> **Requirement**: Every entry below should be printed exactly, without its images.

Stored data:
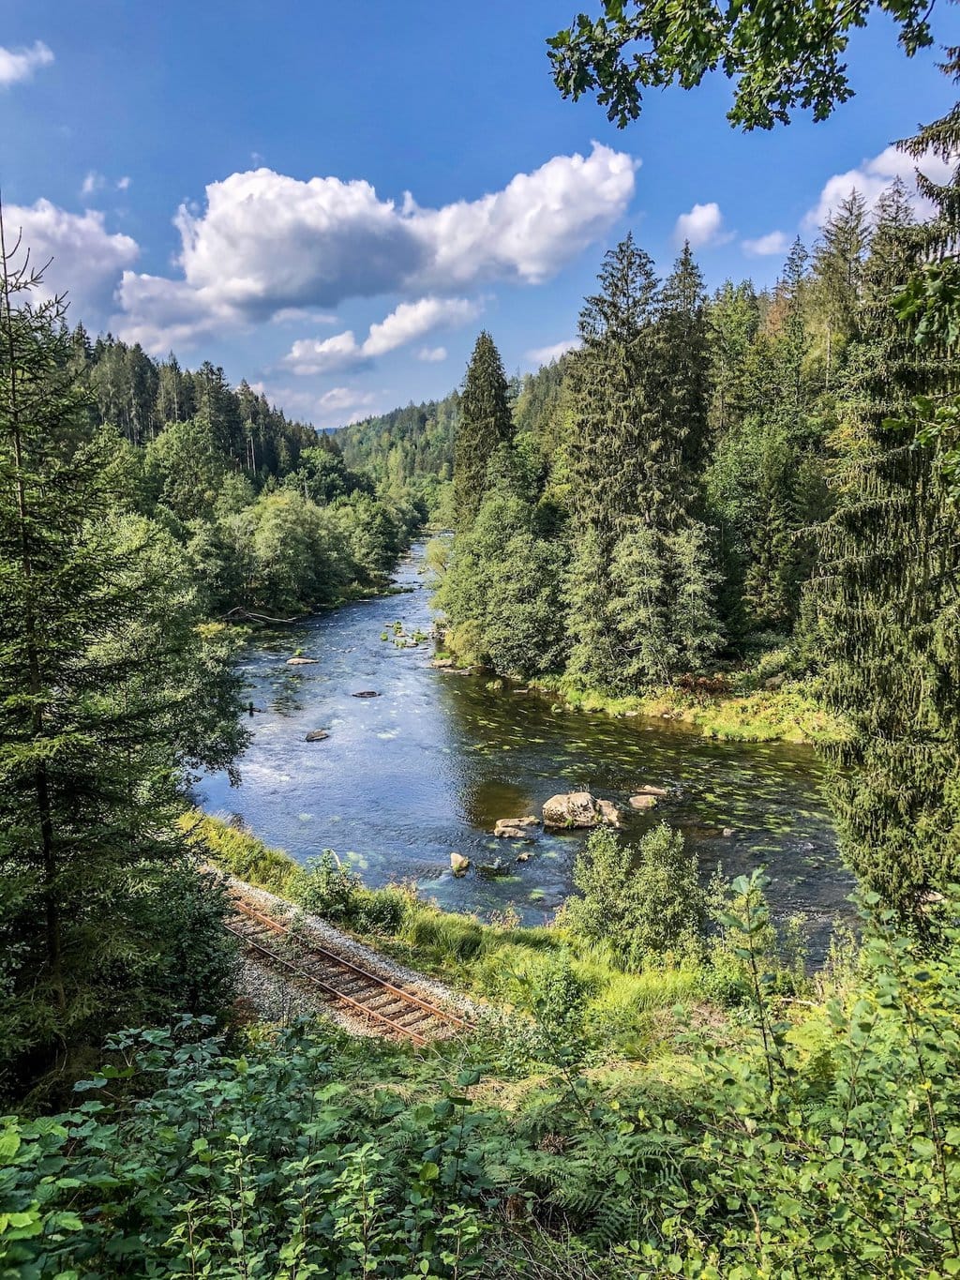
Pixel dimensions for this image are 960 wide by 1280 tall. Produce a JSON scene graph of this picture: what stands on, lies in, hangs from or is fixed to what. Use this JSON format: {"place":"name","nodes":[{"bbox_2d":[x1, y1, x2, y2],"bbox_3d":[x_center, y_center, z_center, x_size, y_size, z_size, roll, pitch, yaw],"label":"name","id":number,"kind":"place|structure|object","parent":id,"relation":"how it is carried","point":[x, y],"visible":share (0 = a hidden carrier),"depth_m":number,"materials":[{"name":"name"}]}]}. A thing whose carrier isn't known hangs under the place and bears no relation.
{"place":"outdoors","nodes":[
{"label":"outdoors","id":0,"kind":"place"},
{"bbox_2d":[0,39,55,87],"label":"cloud","id":1,"kind":"structure","parent":0,"point":[22,60],"materials":[{"name":"white"}]},
{"bbox_2d":[0,197,138,331],"label":"cloud","id":2,"kind":"structure","parent":0,"point":[80,273],"materials":[{"name":"white"}]},
{"bbox_2d":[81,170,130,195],"label":"cloud","id":3,"kind":"structure","parent":0,"point":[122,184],"materials":[{"name":"white"}]},
{"bbox_2d":[0,204,243,1093],"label":"spruce tree","id":4,"kind":"object","parent":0,"point":[40,773],"visible":0.99,"depth_m":9.89,"materials":[{"name":"plant"}]},
{"bbox_2d":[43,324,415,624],"label":"forested hill","id":5,"kind":"structure","parent":0,"point":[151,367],"materials":[{"name":"green plant"}]},
{"bbox_2d":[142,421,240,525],"label":"tree","id":6,"kind":"object","parent":5,"relation":"on","point":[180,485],"visible":0.85,"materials":[{"name":"green plant"}]},
{"bbox_2d":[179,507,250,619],"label":"tree","id":7,"kind":"object","parent":5,"relation":"on","point":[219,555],"visible":0.88,"depth_m":59.13,"materials":[{"name":"green plant"}]},
{"bbox_2d":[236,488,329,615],"label":"tree","id":8,"kind":"object","parent":5,"relation":"on","point":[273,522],"visible":0.98,"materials":[{"name":"green plant"}]},
{"bbox_2d":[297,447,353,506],"label":"tree","id":9,"kind":"object","parent":5,"relation":"on","point":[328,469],"visible":0.86,"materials":[{"name":"green plant"}]},
{"bbox_2d":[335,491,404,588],"label":"tree","id":10,"kind":"object","parent":5,"relation":"on","point":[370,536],"visible":0.83,"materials":[{"name":"green plant"}]},
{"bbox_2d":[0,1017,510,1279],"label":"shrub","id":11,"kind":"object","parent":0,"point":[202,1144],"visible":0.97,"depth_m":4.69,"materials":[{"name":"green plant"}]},
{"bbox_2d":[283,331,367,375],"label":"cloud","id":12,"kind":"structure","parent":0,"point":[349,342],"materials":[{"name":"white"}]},
{"bbox_2d":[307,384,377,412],"label":"cloud","id":13,"kind":"structure","parent":0,"point":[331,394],"materials":[{"name":"white"}]},
{"bbox_2d":[113,146,638,347],"label":"cloud","id":14,"kind":"structure","parent":0,"point":[247,275],"materials":[{"name":"white"}]},
{"bbox_2d":[280,295,476,375],"label":"cloud","id":15,"kind":"structure","parent":0,"point":[341,337],"materials":[{"name":"white"}]},
{"bbox_2d":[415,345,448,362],"label":"cloud","id":16,"kind":"structure","parent":0,"point":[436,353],"materials":[{"name":"white"}]},
{"bbox_2d":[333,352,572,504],"label":"forested hill","id":17,"kind":"structure","parent":0,"point":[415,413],"materials":[{"name":"green plant"}]},
{"bbox_2d":[0,0,959,427],"label":"sky","id":18,"kind":"structure","parent":0,"point":[270,135],"materials":[{"name":"blue"}]},
{"bbox_2d":[172,807,817,1071],"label":"grassy bank","id":19,"kind":"structure","parent":0,"point":[233,845],"materials":[{"name":"green plant"}]},
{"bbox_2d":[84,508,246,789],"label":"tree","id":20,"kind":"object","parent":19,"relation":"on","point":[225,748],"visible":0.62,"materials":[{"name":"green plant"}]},
{"bbox_2d":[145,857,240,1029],"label":"shrub","id":21,"kind":"object","parent":19,"relation":"on","point":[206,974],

> **Your response**:
Pixel dimensions for this image are 960 wide by 1280 tall. Produce a JSON scene graph of this picture: what stands on, lies in, hangs from or is fixed to what. Use this JSON format: {"place":"name","nodes":[{"bbox_2d":[x1, y1, x2, y2],"bbox_3d":[x_center, y_center, z_center, x_size, y_size, z_size, roll, pitch, yaw],"label":"name","id":number,"kind":"place|structure|object","parent":id,"relation":"how it is carried","point":[x, y],"visible":share (0 = a hidden carrier),"depth_m":number,"materials":[{"name":"name"}]}]}. A thing whose carrier isn't known hangs under the place and bears no relation.
{"place":"outdoors","nodes":[
{"label":"outdoors","id":0,"kind":"place"},
{"bbox_2d":[0,39,55,87],"label":"cloud","id":1,"kind":"structure","parent":0,"point":[22,60],"materials":[{"name":"white"}]},
{"bbox_2d":[0,197,138,331],"label":"cloud","id":2,"kind":"structure","parent":0,"point":[80,273],"materials":[{"name":"white"}]},
{"bbox_2d":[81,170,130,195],"label":"cloud","id":3,"kind":"structure","parent":0,"point":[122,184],"materials":[{"name":"white"}]},
{"bbox_2d":[0,204,243,1093],"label":"spruce tree","id":4,"kind":"object","parent":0,"point":[40,773],"visible":0.99,"depth_m":9.89,"materials":[{"name":"plant"}]},
{"bbox_2d":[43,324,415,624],"label":"forested hill","id":5,"kind":"structure","parent":0,"point":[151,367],"materials":[{"name":"green plant"}]},
{"bbox_2d":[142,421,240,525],"label":"tree","id":6,"kind":"object","parent":5,"relation":"on","point":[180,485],"visible":0.85,"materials":[{"name":"green plant"}]},
{"bbox_2d":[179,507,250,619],"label":"tree","id":7,"kind":"object","parent":5,"relation":"on","point":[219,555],"visible":0.88,"depth_m":59.13,"materials":[{"name":"green plant"}]},
{"bbox_2d":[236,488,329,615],"label":"tree","id":8,"kind":"object","parent":5,"relation":"on","point":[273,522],"visible":0.98,"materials":[{"name":"green plant"}]},
{"bbox_2d":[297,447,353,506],"label":"tree","id":9,"kind":"object","parent":5,"relation":"on","point":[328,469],"visible":0.86,"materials":[{"name":"green plant"}]},
{"bbox_2d":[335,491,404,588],"label":"tree","id":10,"kind":"object","parent":5,"relation":"on","point":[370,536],"visible":0.83,"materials":[{"name":"green plant"}]},
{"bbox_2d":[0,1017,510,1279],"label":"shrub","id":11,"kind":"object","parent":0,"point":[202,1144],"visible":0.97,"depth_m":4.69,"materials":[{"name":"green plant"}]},
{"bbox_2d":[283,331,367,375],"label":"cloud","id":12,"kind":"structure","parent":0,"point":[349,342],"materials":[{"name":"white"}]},
{"bbox_2d":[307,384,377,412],"label":"cloud","id":13,"kind":"structure","parent":0,"point":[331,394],"materials":[{"name":"white"}]},
{"bbox_2d":[113,146,638,347],"label":"cloud","id":14,"kind":"structure","parent":0,"point":[247,275],"materials":[{"name":"white"}]},
{"bbox_2d":[280,295,476,375],"label":"cloud","id":15,"kind":"structure","parent":0,"point":[341,337],"materials":[{"name":"white"}]},
{"bbox_2d":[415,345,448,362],"label":"cloud","id":16,"kind":"structure","parent":0,"point":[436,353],"materials":[{"name":"white"}]},
{"bbox_2d":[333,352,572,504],"label":"forested hill","id":17,"kind":"structure","parent":0,"point":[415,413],"materials":[{"name":"green plant"}]},
{"bbox_2d":[0,0,959,427],"label":"sky","id":18,"kind":"structure","parent":0,"point":[270,135],"materials":[{"name":"blue"}]},
{"bbox_2d":[172,807,817,1071],"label":"grassy bank","id":19,"kind":"structure","parent":0,"point":[233,845],"materials":[{"name":"green plant"}]},
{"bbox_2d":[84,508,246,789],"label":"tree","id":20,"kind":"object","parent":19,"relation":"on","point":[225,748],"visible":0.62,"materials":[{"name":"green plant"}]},
{"bbox_2d":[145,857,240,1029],"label":"shrub","id":21,"kind":"object","parent":19,"relation":"on","point":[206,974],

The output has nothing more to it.